Com isso, petistas e tucanos acabaram se tornando rivais e polarizaram as eleições nacionais de 1994 a 2014, com duas vitórias do PSDB (1994 e 1998) e quatro do PT (2002, 2006, 2010 e 2014).
“Eu sou dos que sempre defenderam que foi um azar histórico, na retomada da democracia, se contraporem PT e PSDB. As duas novidades pós-governo militar foram PT e PSDB”, afirmou no final de dezembro, em entrevista à Folha, o ex-ministro, ex-governador da Bahia e hoje senador Jaques Wagner.
Ele é um dos defensores da chapa Lula-Alckmin: “Quem quiser montar uma chapa competitiva terá que montar uma chapa em que presidente e vice sejam complementares. Eu entendo que o Alckmin é uma possibilidade porque ele é complementar ao Lula. Não se faz sanduíche de pão com pão, tem que botar um recheio”.
Além da busca de alianças e apoios mais ao centro, Lula tem orientado seus emissários a tentar ao máximo fechar federações com siglas de esquerda, como PSB, PC do B e PSOL. De acordo com aliados, Lula diz que esse novo modelo de união, que exige atuação conjunta por ao menos quatro anos, é mais desejável do que coligações eleitorais, que podem ser desfeitas a qualquer momento.

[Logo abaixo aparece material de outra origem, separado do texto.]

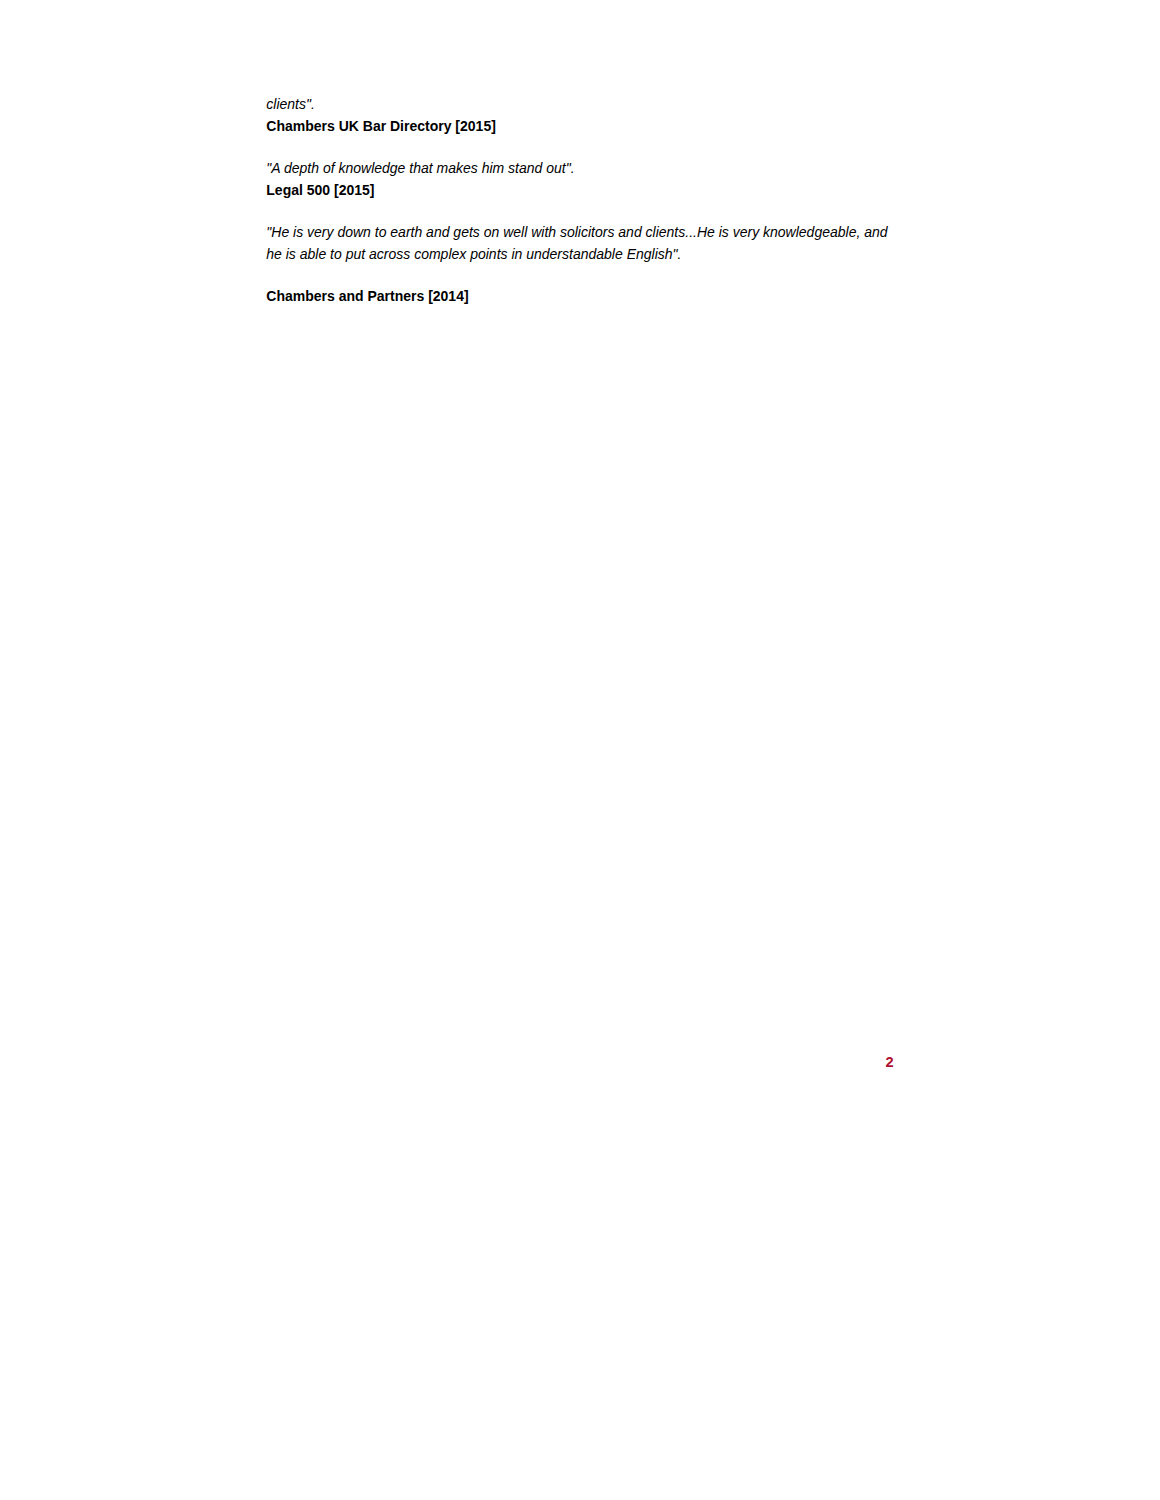clients".
Chambers UK Bar Directory [2015]
"A depth of knowledge that makes him stand out".
Legal 500 [2015]
"He is very down to earth and gets on well with solicitors and clients...He is very knowledgeable, and he is able to put across complex points in understandable English".
Chambers and Partners [2014]
2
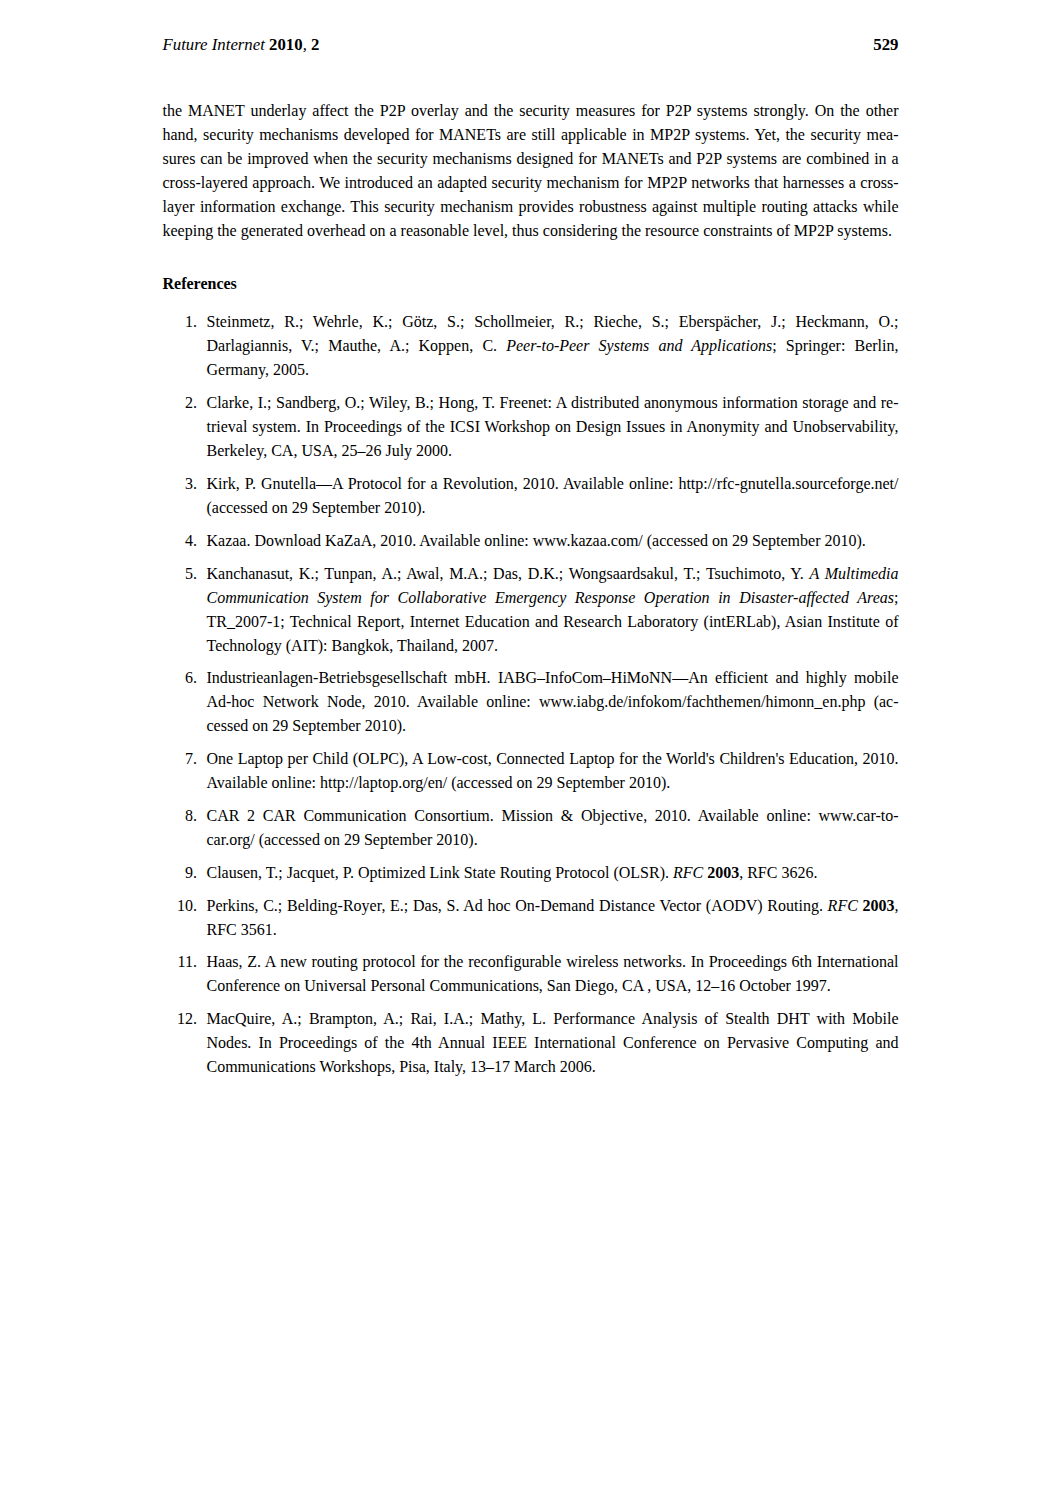Future Internet 2010, 2 529
the MANET underlay affect the P2P overlay and the security measures for P2P systems strongly. On the other hand, security mechanisms developed for MANETs are still applicable in MP2P systems. Yet, the security measures can be improved when the security mechanisms designed for MANETs and P2P systems are combined in a cross-layered approach. We introduced an adapted security mechanism for MP2P networks that harnesses a cross-layer information exchange. This security mechanism provides robustness against multiple routing attacks while keeping the generated overhead on a reasonable level, thus considering the resource constraints of MP2P systems.
References
Steinmetz, R.; Wehrle, K.; Götz, S.; Schollmeier, R.; Rieche, S.; Eberspächer, J.; Heckmann, O.; Darlagiannis, V.; Mauthe, A.; Koppen, C. Peer-to-Peer Systems and Applications; Springer: Berlin, Germany, 2005.
Clarke, I.; Sandberg, O.; Wiley, B.; Hong, T. Freenet: A distributed anonymous information storage and retrieval system. In Proceedings of the ICSI Workshop on Design Issues in Anonymity and Unobservability, Berkeley, CA, USA, 25–26 July 2000.
Kirk, P. Gnutella—A Protocol for a Revolution, 2010. Available online: http://rfc-gnutella.sourceforge.net/ (accessed on 29 September 2010).
Kazaa. Download KaZaA, 2010. Available online: www.kazaa.com/ (accessed on 29 September 2010).
Kanchanasut, K.; Tunpan, A.; Awal, M.A.; Das, D.K.; Wongsaardsakul, T.; Tsuchimoto, Y. A Multimedia Communication System for Collaborative Emergency Response Operation in Disaster-affected Areas; TR_2007-1; Technical Report, Internet Education and Research Laboratory (intERLab), Asian Institute of Technology (AIT): Bangkok, Thailand, 2007.
Industrieanlagen-Betriebsgesellschaft mbH. IABG–InfoCom–HiMoNN—An efficient and highly mobile Ad-hoc Network Node, 2010. Available online: www.iabg.de/infokom/fachthemen/himonn_en.php (accessed on 29 September 2010).
One Laptop per Child (OLPC), A Low-cost, Connected Laptop for the World's Children's Education, 2010. Available online: http://laptop.org/en/ (accessed on 29 September 2010).
CAR 2 CAR Communication Consortium. Mission & Objective, 2010. Available online: www.car-to-car.org/ (accessed on 29 September 2010).
Clausen, T.; Jacquet, P. Optimized Link State Routing Protocol (OLSR). RFC 2003, RFC 3626.
Perkins, C.; Belding-Royer, E.; Das, S. Ad hoc On-Demand Distance Vector (AODV) Routing. RFC 2003, RFC 3561.
Haas, Z. A new routing protocol for the reconfigurable wireless networks. In Proceedings 6th International Conference on Universal Personal Communications, San Diego, CA , USA, 12–16 October 1997.
MacQuire, A.; Brampton, A.; Rai, I.A.; Mathy, L. Performance Analysis of Stealth DHT with Mobile Nodes. In Proceedings of the 4th Annual IEEE International Conference on Pervasive Computing and Communications Workshops, Pisa, Italy, 13–17 March 2006.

Vinte anos depois de conseguir seu primeiro mandato presidencial, Lula tem em seu círculo mais próximo várias pessoas que já figuravam com destaque na campanha de 20 anos atrás —muitos, assim como Lula, estão na casa dos 60 e 70 anos de idade.
Um dado emblemático é que o PT cresceu nos anos 80 e 90 bastante identificado com a juventude. Hoje a bancada de deputados federais da sigla é a mais velha da Câmara, na média (58 anos).
“Um problema que toda esquerda brasileira enfrenta é uma necessidade de renovação na faixa dos 20 e 30 anos. A gente tem poucas pessoas com destaque mais amplo. A nossa bancada, quando entrei na bancada federal, era a mais jovem da Câmara”, diz o ex-ministro e ex-presidente do PT Ricardo Berzoini, 61.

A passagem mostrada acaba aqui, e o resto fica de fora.